→ EXERCISE DETAILS
Sort through the entries below and pull out lines containing the word "Bürger".

———

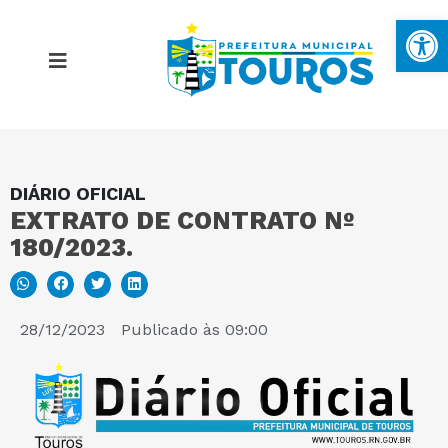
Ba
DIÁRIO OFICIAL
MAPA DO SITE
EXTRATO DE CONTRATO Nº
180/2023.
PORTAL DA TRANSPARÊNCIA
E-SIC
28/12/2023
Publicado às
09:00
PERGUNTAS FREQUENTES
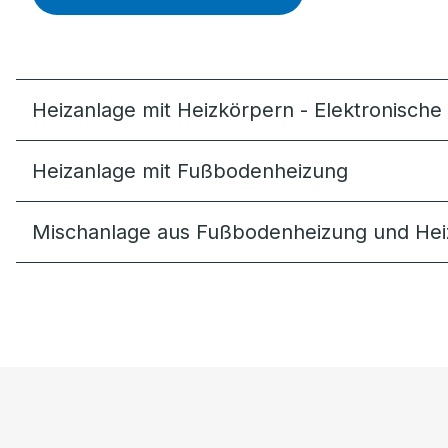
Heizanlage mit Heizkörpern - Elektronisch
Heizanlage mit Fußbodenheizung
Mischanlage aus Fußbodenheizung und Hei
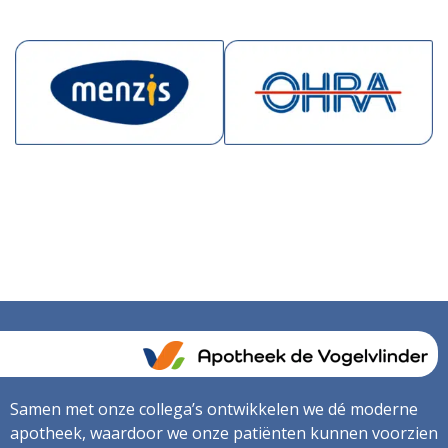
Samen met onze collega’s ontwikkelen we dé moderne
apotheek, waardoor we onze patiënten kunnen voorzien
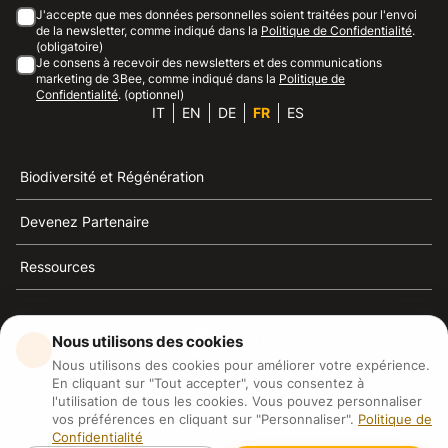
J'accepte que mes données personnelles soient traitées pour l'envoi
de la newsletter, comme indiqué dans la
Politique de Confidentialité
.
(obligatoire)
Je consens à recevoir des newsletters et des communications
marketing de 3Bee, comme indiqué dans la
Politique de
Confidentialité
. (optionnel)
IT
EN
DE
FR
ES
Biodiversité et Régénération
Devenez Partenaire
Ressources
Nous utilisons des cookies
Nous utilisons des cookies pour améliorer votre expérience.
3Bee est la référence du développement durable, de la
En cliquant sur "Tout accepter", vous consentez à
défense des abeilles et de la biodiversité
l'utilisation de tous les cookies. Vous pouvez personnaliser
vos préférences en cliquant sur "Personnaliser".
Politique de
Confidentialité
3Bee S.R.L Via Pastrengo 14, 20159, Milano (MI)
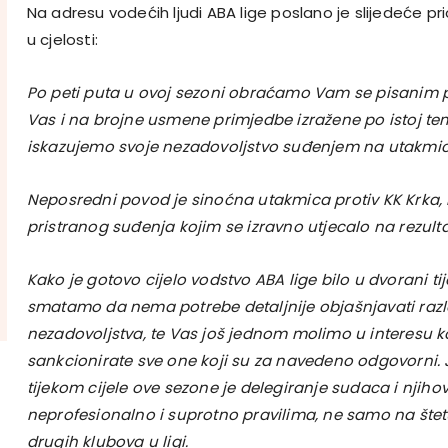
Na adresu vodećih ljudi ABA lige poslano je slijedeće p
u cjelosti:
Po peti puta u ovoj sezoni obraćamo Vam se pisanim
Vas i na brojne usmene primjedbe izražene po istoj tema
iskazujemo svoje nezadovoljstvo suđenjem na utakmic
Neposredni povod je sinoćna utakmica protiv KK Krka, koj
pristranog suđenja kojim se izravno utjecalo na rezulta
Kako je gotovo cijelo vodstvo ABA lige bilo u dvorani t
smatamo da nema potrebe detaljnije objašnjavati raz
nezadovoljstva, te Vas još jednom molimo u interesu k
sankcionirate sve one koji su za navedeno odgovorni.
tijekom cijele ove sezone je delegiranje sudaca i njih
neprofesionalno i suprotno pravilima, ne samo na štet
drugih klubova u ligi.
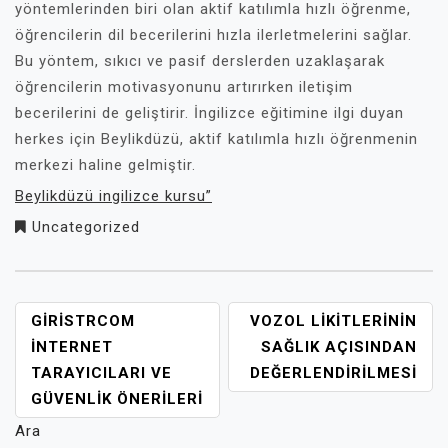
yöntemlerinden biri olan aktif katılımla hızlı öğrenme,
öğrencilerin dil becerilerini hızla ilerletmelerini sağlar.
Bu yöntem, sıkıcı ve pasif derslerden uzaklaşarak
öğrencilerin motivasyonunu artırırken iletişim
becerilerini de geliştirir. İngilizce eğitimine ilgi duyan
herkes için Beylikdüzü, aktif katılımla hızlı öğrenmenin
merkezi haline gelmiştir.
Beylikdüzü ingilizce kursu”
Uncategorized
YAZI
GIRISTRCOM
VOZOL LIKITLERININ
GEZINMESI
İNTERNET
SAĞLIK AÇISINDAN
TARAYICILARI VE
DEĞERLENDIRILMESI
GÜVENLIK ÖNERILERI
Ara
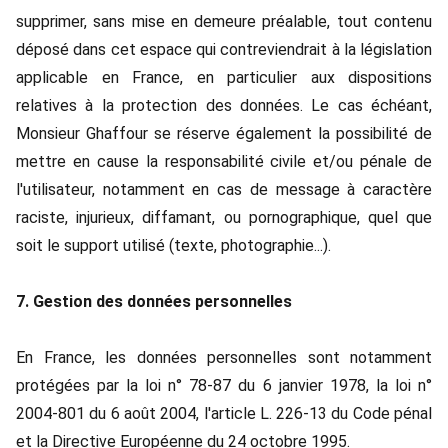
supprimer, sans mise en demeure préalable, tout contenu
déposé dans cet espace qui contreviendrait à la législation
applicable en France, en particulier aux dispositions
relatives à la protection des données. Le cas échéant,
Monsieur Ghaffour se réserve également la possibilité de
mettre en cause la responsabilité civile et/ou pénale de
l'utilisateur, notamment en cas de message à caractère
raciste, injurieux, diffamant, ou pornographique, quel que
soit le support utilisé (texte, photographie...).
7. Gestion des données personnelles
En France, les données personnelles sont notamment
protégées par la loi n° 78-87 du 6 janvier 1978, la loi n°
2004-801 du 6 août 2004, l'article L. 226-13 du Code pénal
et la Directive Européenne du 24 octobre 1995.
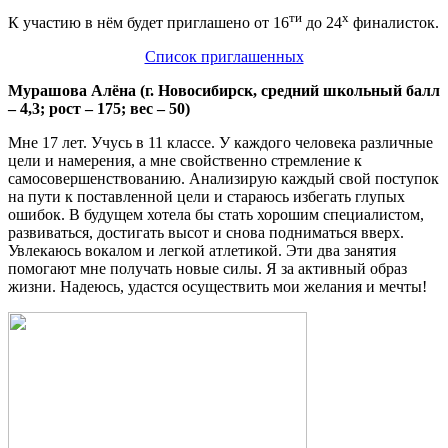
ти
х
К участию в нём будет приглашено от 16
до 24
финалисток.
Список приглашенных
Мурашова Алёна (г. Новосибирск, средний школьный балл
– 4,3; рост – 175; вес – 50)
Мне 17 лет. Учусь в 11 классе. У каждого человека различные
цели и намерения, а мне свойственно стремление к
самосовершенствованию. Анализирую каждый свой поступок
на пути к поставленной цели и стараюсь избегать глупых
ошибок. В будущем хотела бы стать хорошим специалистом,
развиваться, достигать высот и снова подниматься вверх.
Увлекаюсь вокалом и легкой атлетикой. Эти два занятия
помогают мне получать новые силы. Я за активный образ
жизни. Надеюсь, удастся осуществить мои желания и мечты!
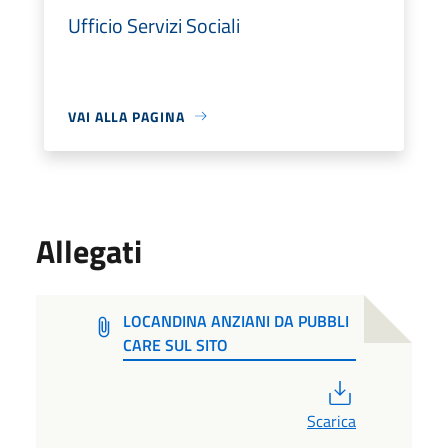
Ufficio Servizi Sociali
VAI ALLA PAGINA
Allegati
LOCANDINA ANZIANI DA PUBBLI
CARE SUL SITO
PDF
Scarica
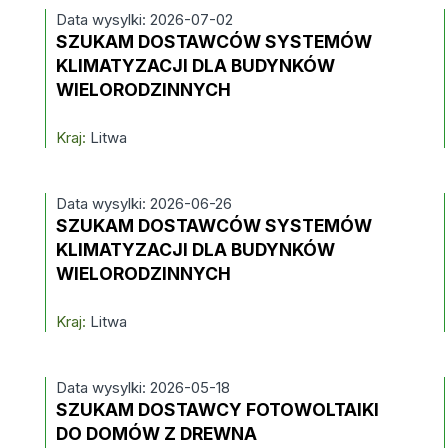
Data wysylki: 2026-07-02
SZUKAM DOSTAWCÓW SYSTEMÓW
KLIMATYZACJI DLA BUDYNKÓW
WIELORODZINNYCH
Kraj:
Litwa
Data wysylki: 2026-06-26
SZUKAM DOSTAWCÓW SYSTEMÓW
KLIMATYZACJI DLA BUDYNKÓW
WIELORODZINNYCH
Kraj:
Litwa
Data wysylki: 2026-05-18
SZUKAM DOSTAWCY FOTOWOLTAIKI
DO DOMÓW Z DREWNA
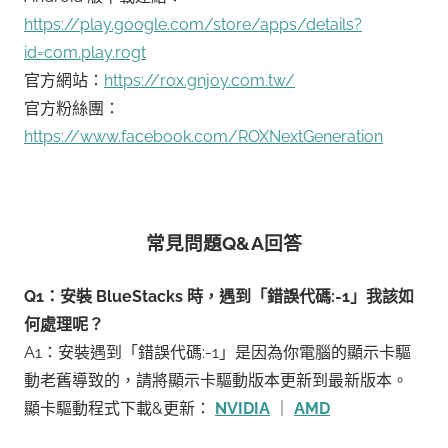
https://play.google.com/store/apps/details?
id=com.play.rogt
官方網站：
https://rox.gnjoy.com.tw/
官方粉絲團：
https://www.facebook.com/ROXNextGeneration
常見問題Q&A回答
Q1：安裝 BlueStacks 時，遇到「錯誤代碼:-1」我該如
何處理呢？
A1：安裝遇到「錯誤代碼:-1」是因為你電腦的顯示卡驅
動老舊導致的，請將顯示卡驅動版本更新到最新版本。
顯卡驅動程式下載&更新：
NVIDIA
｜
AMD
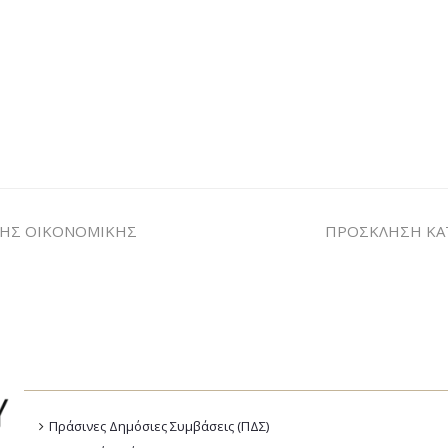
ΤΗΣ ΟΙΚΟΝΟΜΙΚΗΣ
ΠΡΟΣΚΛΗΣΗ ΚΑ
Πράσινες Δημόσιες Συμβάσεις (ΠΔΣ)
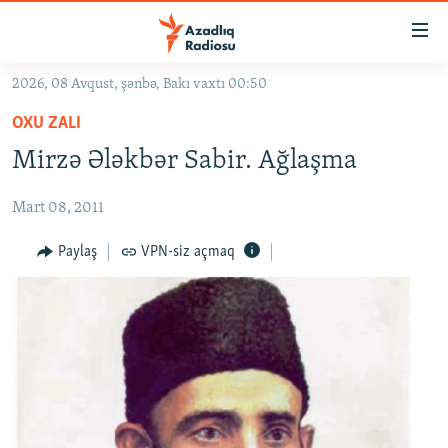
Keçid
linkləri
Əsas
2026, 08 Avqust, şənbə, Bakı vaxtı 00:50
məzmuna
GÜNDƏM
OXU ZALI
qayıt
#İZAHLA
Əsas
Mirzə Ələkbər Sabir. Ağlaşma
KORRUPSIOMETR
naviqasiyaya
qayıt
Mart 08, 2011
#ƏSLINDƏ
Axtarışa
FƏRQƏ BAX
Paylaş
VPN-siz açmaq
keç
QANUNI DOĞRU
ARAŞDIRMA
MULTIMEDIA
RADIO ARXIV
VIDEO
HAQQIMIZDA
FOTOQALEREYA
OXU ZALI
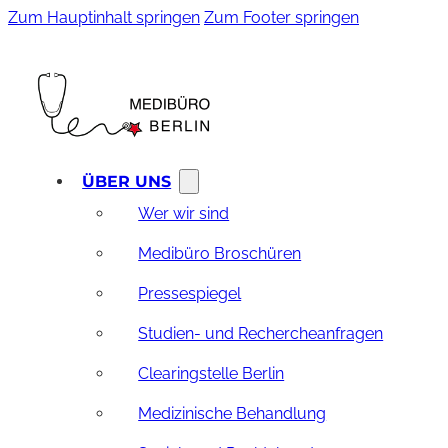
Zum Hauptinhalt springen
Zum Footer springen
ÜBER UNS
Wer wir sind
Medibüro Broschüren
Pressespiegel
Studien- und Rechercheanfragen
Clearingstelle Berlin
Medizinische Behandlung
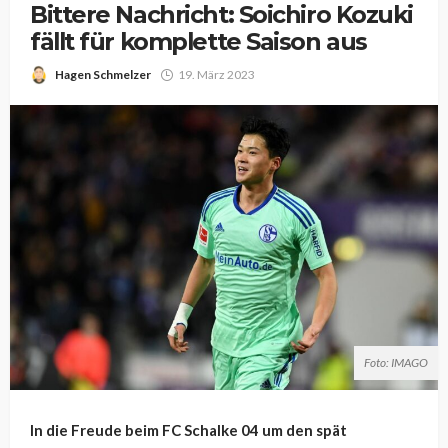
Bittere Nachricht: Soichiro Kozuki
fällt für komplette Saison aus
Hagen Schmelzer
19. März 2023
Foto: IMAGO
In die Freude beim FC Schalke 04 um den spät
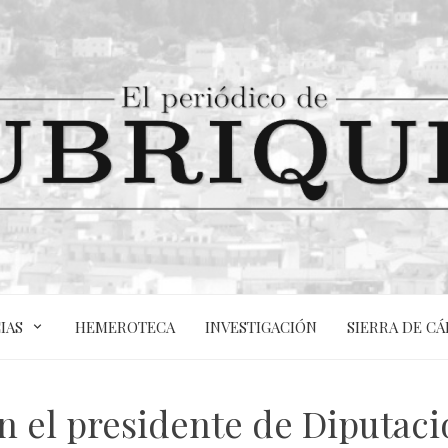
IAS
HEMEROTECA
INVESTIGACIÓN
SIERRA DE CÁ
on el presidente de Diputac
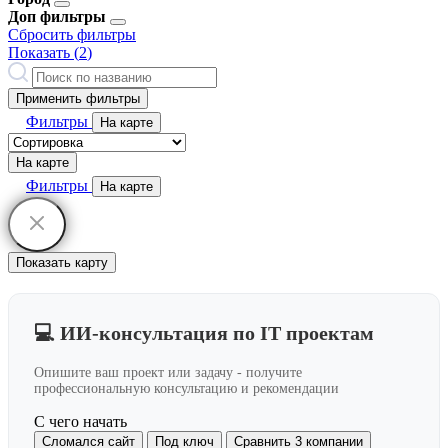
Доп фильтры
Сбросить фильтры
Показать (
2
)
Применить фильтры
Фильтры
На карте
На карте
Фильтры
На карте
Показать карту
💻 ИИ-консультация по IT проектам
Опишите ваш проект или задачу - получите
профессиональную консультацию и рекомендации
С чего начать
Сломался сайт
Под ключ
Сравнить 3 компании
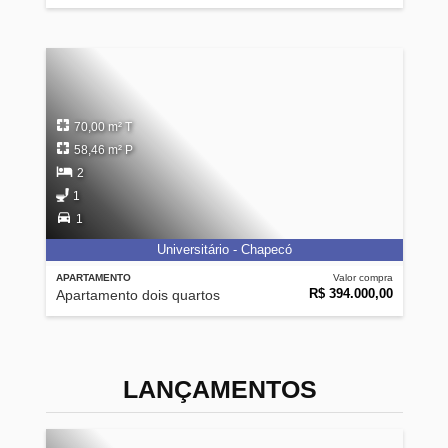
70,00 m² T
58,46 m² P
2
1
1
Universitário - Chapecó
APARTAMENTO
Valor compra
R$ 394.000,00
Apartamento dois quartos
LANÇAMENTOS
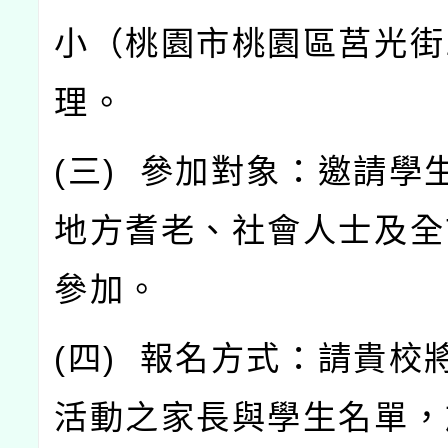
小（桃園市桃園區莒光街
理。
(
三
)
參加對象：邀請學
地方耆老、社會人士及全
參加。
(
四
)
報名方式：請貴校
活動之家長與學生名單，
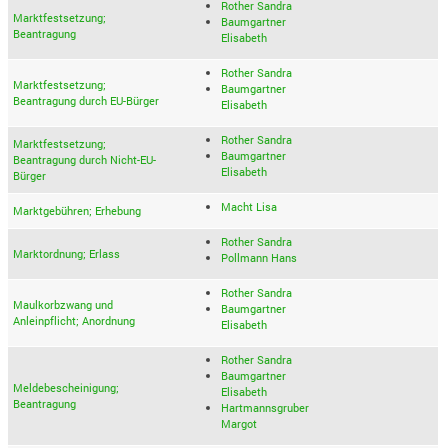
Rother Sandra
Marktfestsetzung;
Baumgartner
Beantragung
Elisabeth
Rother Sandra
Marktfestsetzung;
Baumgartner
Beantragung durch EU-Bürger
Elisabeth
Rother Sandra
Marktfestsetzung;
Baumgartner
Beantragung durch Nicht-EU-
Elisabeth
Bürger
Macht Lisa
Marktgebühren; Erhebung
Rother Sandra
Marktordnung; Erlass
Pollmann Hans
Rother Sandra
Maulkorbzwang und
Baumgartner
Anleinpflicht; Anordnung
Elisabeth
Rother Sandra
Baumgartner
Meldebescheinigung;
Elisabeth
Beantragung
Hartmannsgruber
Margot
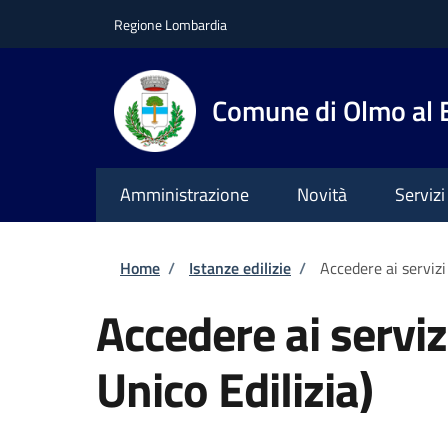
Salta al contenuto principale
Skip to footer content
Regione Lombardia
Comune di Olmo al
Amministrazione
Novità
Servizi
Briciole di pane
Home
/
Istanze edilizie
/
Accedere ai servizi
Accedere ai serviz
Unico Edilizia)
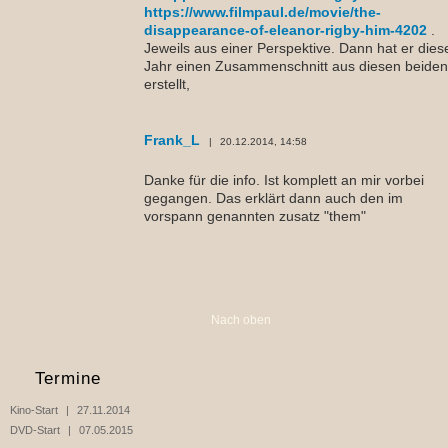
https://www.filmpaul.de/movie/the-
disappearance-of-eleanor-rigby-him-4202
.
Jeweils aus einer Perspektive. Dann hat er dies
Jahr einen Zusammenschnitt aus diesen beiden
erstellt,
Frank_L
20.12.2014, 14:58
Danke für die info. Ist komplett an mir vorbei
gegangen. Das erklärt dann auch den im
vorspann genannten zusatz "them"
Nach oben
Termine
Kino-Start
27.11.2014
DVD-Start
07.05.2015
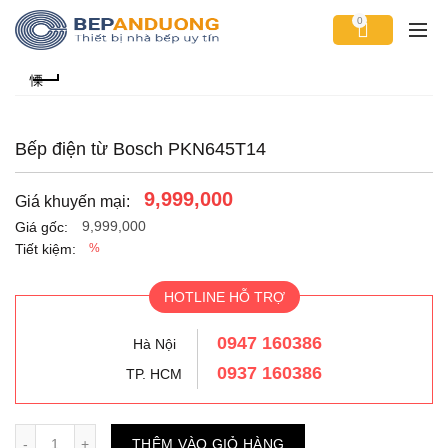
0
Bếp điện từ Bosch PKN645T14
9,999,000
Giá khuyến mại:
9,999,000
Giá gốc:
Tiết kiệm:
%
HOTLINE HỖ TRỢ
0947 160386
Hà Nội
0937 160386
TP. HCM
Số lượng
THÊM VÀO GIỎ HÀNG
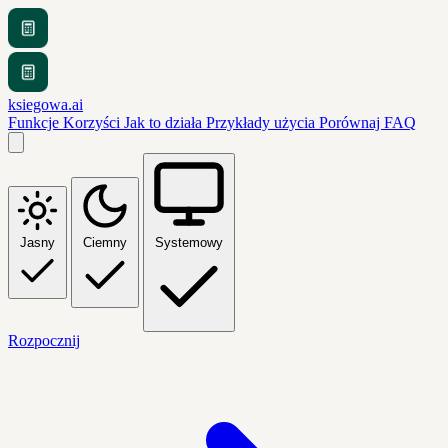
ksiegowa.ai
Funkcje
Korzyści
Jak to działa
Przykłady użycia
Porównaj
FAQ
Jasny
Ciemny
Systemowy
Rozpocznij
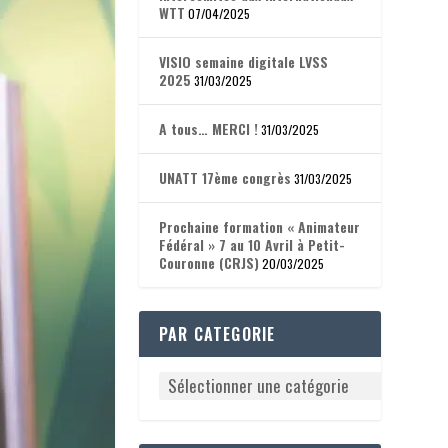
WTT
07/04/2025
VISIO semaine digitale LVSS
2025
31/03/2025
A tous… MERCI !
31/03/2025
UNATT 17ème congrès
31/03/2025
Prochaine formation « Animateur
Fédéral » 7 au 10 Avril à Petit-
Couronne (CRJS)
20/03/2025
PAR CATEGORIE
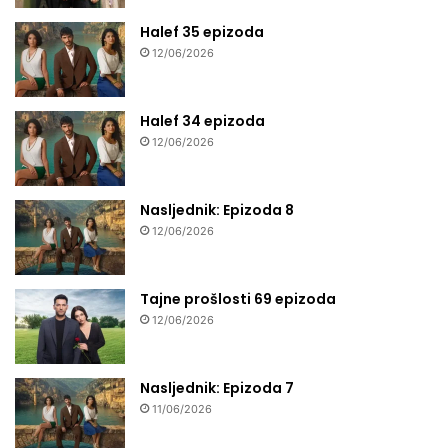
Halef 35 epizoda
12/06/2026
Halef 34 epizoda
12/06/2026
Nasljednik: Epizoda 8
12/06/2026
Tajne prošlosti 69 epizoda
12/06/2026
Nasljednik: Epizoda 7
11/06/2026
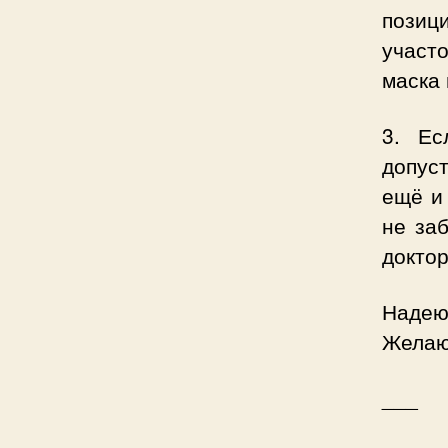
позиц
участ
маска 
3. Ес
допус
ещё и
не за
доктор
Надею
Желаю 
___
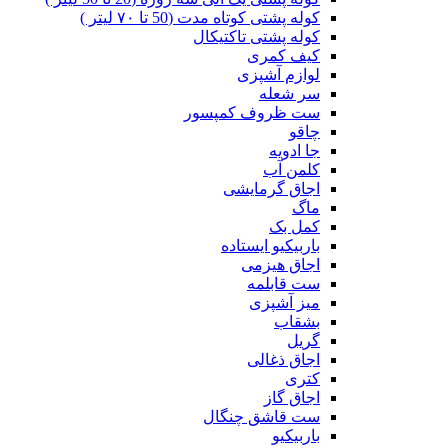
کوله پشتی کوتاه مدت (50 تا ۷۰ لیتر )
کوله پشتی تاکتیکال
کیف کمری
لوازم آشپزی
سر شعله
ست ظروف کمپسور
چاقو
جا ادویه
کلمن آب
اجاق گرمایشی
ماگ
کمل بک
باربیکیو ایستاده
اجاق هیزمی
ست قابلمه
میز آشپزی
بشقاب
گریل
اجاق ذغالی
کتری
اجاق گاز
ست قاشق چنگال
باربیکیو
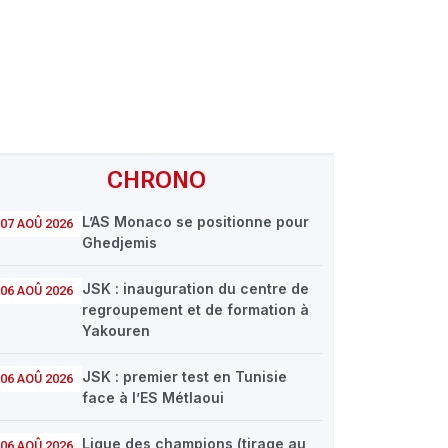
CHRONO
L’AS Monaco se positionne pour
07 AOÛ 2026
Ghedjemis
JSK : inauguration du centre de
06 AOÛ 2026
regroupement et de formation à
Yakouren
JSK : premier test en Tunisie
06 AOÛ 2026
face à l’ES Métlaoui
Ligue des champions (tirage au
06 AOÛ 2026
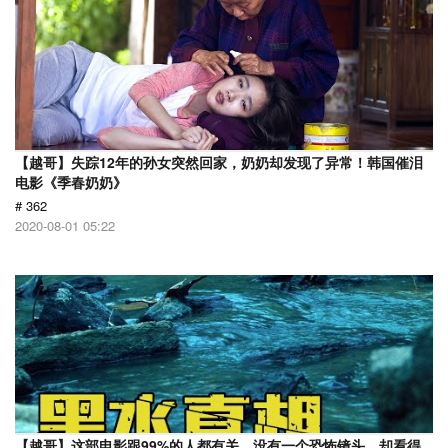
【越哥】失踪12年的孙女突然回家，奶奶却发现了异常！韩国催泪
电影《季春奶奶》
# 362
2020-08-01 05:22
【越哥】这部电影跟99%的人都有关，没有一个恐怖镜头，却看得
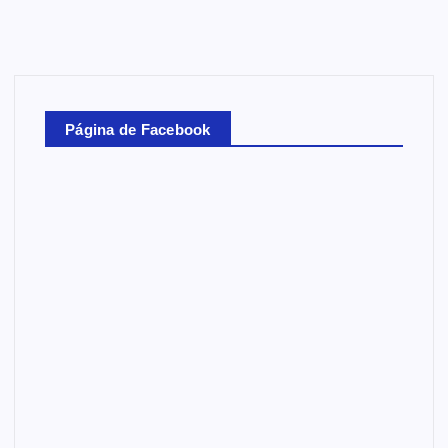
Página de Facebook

———

→ COMPLETED TASK
Beantragung durch EU-Bürger
Bürger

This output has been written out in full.